**What to work on:**
Your answer is every line of the material below in which the string "SourceGraphic" occurs.

┄┄┄┄┄┄

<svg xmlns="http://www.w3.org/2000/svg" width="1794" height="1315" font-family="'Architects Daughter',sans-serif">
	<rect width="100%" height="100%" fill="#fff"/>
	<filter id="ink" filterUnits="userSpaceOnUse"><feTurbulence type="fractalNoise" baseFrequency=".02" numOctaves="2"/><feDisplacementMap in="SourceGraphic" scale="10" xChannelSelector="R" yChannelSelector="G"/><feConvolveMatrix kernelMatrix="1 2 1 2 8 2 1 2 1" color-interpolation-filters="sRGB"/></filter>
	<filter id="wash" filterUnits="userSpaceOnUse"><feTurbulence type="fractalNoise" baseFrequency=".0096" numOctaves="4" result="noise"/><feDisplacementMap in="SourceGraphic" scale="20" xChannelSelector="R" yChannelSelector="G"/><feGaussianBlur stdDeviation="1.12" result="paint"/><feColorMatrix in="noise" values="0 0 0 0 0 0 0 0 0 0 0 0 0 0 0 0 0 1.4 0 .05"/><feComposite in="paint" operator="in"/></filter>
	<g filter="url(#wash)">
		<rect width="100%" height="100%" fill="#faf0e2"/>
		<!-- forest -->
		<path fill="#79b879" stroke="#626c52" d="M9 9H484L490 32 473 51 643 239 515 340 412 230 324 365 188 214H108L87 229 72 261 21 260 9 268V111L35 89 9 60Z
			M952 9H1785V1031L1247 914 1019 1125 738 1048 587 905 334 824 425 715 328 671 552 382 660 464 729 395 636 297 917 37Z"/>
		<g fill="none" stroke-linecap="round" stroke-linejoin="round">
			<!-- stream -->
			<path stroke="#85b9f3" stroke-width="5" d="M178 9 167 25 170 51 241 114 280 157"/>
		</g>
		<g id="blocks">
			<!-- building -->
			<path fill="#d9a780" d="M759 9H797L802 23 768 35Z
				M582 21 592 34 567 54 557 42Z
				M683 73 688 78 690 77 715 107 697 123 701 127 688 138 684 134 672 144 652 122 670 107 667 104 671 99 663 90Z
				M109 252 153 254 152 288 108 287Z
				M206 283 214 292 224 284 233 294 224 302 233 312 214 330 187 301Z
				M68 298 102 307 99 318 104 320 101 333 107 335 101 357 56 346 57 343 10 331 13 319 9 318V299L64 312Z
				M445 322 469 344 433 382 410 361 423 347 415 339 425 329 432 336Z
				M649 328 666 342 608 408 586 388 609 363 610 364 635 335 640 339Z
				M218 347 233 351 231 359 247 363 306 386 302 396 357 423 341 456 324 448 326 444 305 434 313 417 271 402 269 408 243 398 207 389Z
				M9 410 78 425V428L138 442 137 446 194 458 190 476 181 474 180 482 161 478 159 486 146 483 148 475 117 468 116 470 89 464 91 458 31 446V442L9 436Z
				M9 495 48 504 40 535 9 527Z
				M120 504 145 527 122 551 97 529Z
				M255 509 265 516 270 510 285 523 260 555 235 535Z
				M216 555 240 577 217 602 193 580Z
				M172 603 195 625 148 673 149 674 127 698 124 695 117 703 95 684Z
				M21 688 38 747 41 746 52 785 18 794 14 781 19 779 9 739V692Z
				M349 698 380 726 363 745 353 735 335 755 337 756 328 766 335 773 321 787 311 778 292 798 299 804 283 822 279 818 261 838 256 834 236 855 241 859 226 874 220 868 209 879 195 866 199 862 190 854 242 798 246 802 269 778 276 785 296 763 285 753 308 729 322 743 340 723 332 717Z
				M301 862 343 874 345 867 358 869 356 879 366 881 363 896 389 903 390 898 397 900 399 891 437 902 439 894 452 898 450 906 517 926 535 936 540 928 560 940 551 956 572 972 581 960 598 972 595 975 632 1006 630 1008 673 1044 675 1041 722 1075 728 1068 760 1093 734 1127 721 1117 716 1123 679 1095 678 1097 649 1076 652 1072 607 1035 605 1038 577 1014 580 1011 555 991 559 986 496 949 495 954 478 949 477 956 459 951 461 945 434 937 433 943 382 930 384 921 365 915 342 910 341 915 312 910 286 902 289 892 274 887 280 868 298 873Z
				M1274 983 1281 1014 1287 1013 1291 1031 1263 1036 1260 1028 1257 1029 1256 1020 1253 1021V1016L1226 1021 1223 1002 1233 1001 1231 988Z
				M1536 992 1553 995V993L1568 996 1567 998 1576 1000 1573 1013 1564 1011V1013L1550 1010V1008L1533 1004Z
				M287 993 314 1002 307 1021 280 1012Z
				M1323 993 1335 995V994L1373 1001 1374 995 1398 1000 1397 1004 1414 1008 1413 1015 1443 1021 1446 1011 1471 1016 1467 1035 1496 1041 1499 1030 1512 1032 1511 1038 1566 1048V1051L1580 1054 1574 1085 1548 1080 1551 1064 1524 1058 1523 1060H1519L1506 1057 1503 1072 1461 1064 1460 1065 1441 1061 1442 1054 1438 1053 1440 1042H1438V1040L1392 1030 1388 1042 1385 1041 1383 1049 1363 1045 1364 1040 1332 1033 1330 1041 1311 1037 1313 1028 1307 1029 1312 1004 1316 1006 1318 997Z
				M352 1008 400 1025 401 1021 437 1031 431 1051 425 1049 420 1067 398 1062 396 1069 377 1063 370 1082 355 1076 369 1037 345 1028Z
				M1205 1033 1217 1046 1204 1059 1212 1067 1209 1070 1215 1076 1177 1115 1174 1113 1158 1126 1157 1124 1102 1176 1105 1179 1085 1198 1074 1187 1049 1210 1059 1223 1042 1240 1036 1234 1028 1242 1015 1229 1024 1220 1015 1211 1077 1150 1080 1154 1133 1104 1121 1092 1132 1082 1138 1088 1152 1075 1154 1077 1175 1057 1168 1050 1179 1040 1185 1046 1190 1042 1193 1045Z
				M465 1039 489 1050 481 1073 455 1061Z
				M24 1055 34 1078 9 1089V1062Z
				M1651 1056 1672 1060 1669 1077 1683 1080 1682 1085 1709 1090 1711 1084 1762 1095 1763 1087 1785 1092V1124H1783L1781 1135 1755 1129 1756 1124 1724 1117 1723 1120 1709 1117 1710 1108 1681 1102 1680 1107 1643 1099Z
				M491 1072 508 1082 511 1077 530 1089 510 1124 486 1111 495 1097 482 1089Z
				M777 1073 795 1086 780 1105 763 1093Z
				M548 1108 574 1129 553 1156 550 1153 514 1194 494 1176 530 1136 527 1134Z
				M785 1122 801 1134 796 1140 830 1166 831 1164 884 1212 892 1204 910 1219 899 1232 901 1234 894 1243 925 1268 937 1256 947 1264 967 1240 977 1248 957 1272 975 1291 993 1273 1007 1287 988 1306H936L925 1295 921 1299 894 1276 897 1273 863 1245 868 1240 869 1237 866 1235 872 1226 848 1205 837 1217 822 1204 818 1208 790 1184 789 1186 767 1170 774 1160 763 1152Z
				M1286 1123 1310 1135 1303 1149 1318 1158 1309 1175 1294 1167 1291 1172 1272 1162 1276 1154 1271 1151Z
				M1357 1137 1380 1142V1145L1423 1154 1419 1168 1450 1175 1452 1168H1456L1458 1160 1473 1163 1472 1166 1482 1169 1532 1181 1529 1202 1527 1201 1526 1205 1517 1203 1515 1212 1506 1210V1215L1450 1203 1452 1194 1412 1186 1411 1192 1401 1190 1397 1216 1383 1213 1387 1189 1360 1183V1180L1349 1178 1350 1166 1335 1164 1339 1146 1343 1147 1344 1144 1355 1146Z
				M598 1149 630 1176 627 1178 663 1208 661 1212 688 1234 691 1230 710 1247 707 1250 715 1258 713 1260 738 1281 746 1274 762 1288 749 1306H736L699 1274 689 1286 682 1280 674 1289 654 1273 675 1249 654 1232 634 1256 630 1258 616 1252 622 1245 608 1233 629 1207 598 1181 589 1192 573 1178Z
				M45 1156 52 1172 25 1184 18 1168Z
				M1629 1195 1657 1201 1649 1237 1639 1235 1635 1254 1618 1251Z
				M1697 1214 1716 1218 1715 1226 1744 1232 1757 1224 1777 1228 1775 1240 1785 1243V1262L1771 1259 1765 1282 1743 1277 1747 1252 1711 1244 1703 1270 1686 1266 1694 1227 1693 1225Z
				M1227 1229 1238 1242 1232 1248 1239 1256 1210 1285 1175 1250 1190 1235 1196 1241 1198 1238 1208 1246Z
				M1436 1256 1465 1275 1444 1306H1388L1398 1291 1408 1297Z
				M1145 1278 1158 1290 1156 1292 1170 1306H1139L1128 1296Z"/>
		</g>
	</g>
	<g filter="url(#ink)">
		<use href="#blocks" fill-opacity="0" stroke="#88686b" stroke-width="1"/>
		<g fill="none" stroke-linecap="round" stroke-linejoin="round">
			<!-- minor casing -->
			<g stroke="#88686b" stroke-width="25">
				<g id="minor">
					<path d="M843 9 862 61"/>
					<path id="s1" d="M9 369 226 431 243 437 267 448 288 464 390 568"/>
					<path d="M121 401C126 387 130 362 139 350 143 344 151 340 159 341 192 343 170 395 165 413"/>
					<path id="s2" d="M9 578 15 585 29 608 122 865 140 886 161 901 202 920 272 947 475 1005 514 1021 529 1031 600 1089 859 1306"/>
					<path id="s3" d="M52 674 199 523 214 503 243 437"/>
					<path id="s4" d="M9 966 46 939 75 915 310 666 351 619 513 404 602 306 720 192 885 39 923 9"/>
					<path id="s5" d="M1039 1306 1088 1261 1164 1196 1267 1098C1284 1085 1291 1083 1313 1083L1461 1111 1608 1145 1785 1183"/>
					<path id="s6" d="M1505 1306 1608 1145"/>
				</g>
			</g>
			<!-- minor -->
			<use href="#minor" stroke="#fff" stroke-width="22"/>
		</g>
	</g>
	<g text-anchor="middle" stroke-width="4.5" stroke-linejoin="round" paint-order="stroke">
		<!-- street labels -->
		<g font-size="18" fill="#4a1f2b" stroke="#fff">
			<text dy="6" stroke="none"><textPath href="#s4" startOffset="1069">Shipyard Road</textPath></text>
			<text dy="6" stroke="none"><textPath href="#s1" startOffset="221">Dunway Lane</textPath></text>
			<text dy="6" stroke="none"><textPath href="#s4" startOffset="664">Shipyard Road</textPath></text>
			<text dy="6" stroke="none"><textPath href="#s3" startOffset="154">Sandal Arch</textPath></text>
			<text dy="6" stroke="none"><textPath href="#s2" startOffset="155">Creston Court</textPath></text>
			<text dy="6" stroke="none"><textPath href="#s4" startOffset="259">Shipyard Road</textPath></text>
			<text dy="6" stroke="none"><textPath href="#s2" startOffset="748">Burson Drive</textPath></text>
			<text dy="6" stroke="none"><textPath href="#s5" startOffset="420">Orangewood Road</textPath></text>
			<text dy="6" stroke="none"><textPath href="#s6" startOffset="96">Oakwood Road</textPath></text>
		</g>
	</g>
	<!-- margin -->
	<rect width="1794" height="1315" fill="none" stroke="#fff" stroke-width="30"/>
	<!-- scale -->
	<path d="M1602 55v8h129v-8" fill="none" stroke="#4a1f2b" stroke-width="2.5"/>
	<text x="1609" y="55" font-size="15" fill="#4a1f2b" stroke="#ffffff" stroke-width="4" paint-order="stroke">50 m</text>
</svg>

┄┄┄┄┄┄

**Response for this exercise:**
	<filter id="ink" filterUnits="userSpaceOnUse"><feTurbulence type="fractalNoise" baseFrequency=".02" numOctaves="2"/><feDisplacementMap in="SourceGraphic" scale="10" xChannelSelector="R" yChannelSelector="G"/><feConvolveMatrix kernelMatrix="1 2 1 2 8 2 1 2 1" color-interpolation-filters="sRGB"/></filter>
	<filter id="wash" filterUnits="userSpaceOnUse"><feTurbulence type="fractalNoise" baseFrequency=".0096" numOctaves="4" result="noise"/><feDisplacementMap in="SourceGraphic" scale="20" xChannelSelector="R" yChannelSelector="G"/><feGaussianBlur stdDeviation="1.12" result="paint"/><feColorMatrix in="noise" values="0 0 0 0 0 0 0 0 0 0 0 0 0 0 0 0 0 1.4 0 .05"/><feComposite in="paint" operator="in"/></filter>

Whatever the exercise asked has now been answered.